The use of CO2 as an energized fracturing fluid is an accepted industry practice in Canada but not so much south of its border. This may soon change if the CO2 stimulation test that Statoil is set to conduct later this year in its Bakken Shale acreage delivers the success that its modeling promises.

Long recognized for its willingness to embrace new and innovative approaches to solve the big challenges facing the industry, Statoil will conduct a CO2 stimulation test at a well site located about 24 km (15 miles) outside Williston, N.D. The test will evaluate the potential production uplift and partially replace water in a large multistage hydraulic fracturing operation, according to a Statoil-issued release.

Increasing the efficiency and sustainability of its unconventional operations in the Bakken, Eagle Ford and Marcellus is a major goal for the company. In the Bakken, the company holds approximately 275,000 net acres with an approximate production of 55,000 Mboe/d, according to a presentation delivered by Torstein Hole, senior vice president at Statoil, during the Jefferies Global Energy Conference in November 2014.

Accomplishing the dual goal of efficiency and sustainability is why the company sought out a partner. The well stimulation test is one of several projects under Powering Collaboration—the joint technology program between Statoil and GE aimed at accelerating the development of sustainable energy solutions.

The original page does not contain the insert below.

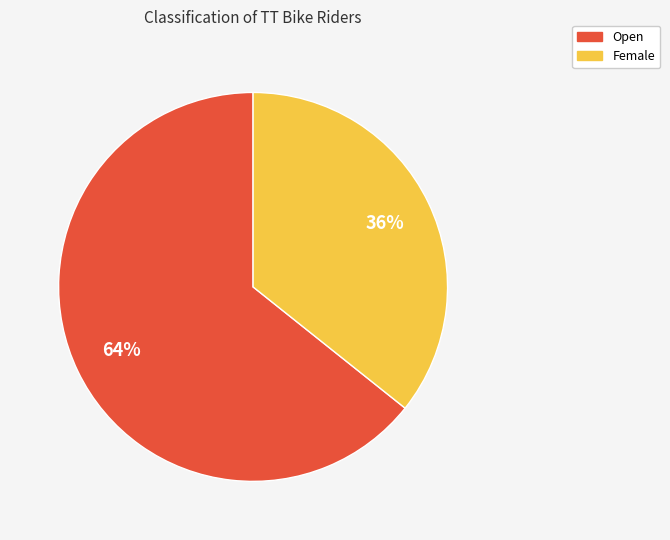

Does Female account for over 50% of the chart?

No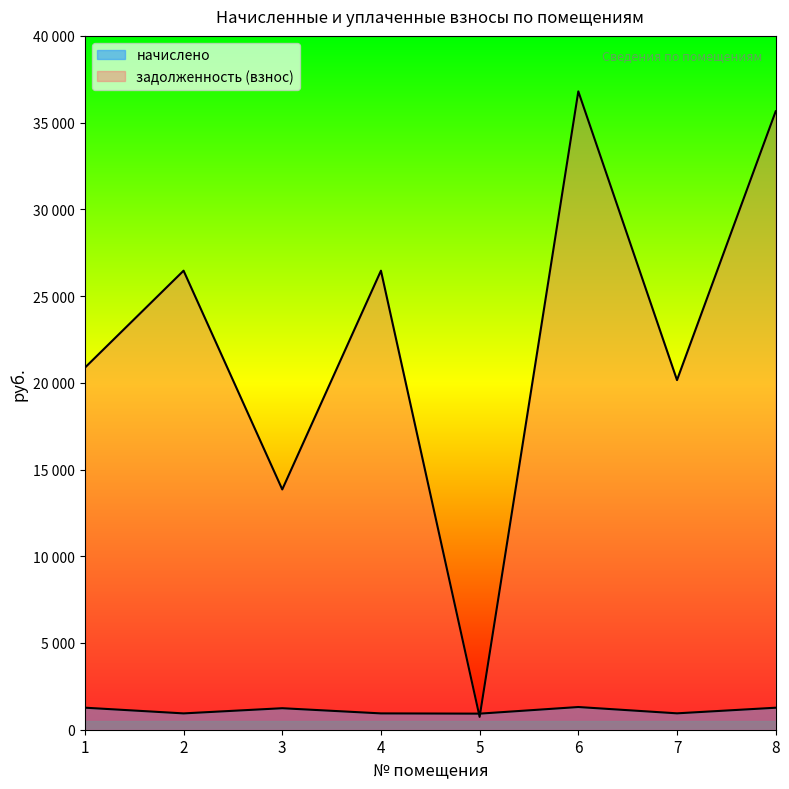

How many distinct data groups are displayed?

2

Using CO2 in well stimulation is common in the Western Canadian Sedimentary Basin, but this will be the first major application of liquid CO2 to displace slickwater during the hydraulic fracturing process in the Bakken, the press release stated.

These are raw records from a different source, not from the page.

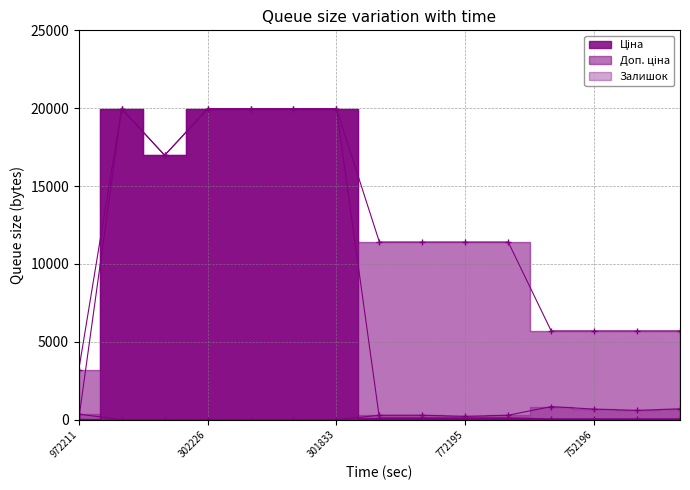

Does the chart have visible grid lines?

Yes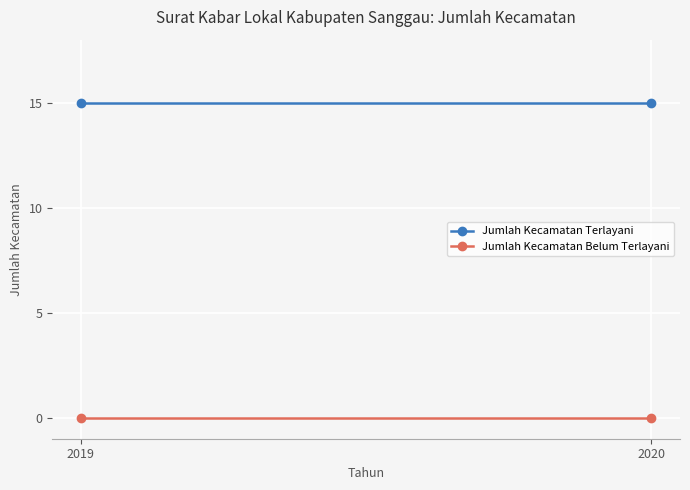

How many series are shown in this chart?

2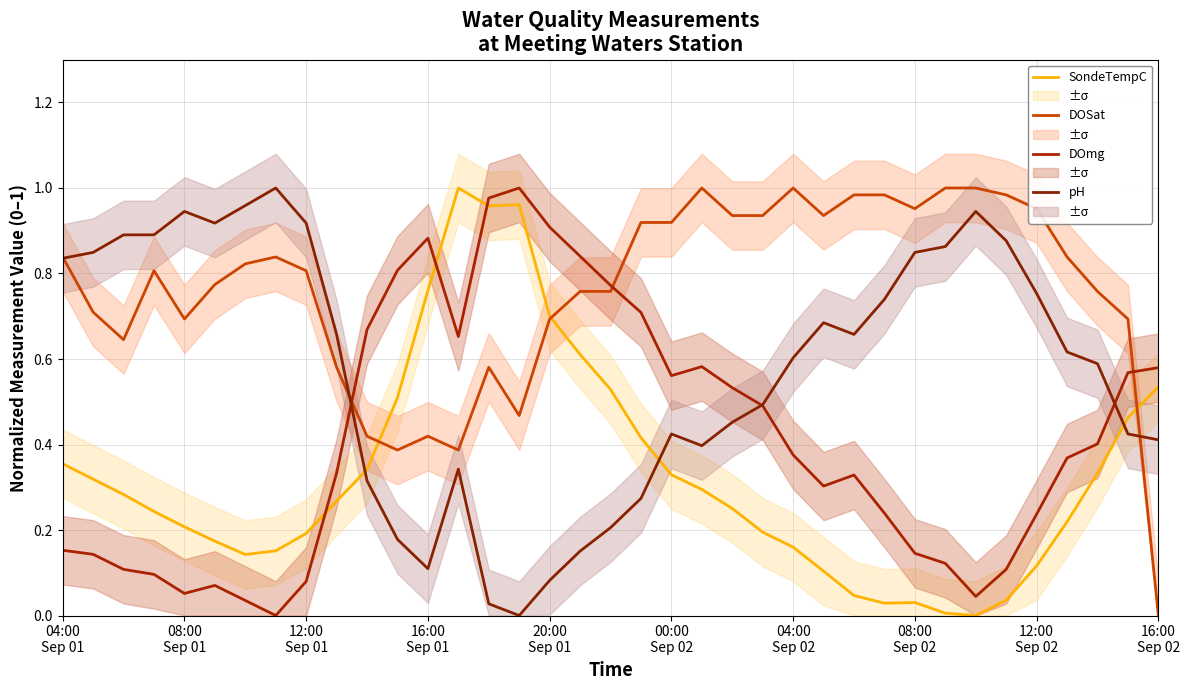

Does the chart have visible grid lines?

Yes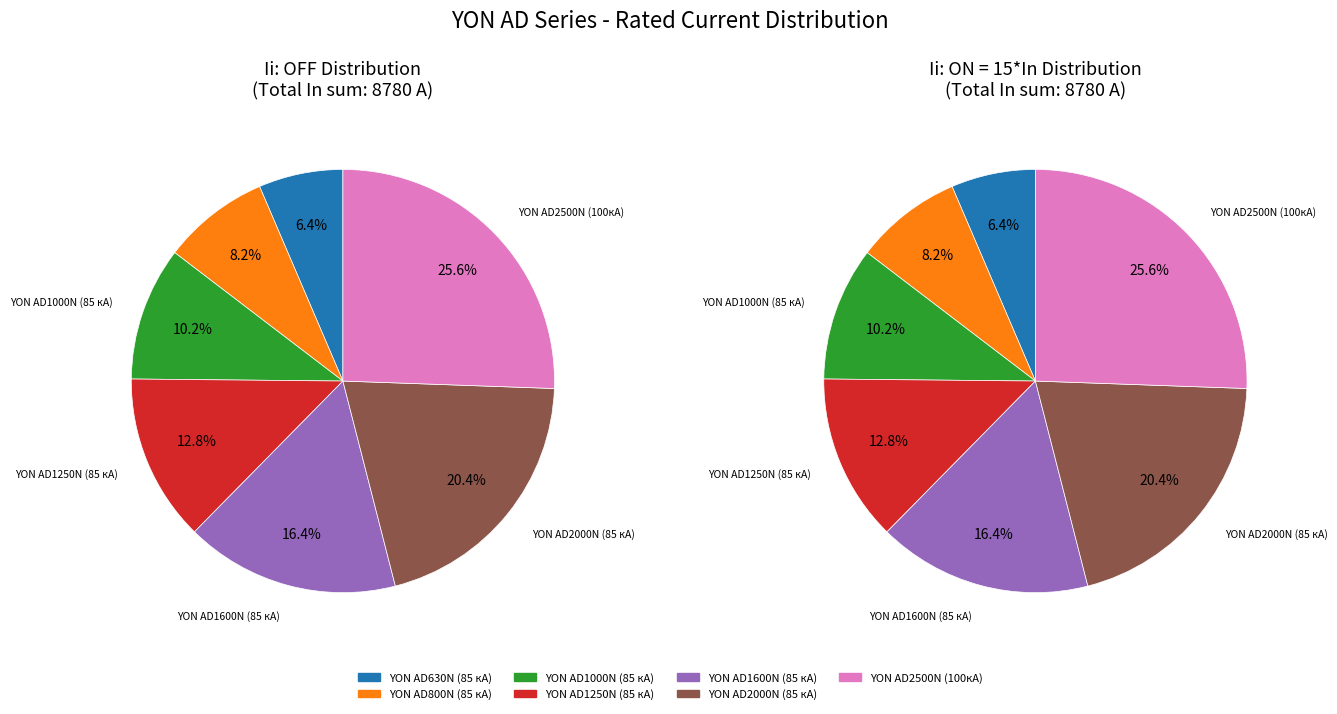

Does any single category account for the majority?

No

The stimulation test will be the first hurdle for the company’s method. Although unable to provide all the details of the method, Dr. Bruce Tocher, head of shale oil and gas research at Statoil, did provide a high-level explanation of how this approach is different from others.

“We will use liquid CO2 as the initial fracturing medium because we believe that it will create a more complex fracture network, giving increased surface area, which should increase the ultimate oil recovery,” he said. “Our modeling and laboratory experiments suggest that we could increase recovery by 20% to 25%. We will then complete the stimulation using a more standard water and proppant pack. By using CO2 for the initial stimulation, we project that we will use 20% to 40% less water than normal in the test phase. Ultimately, as the technology matures, we hope to be able to further reduce water usage in the stimulation process.

Providing the test shows positive results, the next phase will be to develop a cost-effective system to capture the CO2 as it flows back and reuse it for stimulating new wells. This is where the collaboration with GE comes in. Its main part of the project is to use its world-leading engineering and technical expertise to develop this capture and reuse system. We are very excited about this upcoming test phase and subsequent progress of this project, which is one of several exciting new technologies we are developing with GE as part of our Powering Collaboration Initiative,” Tocher said.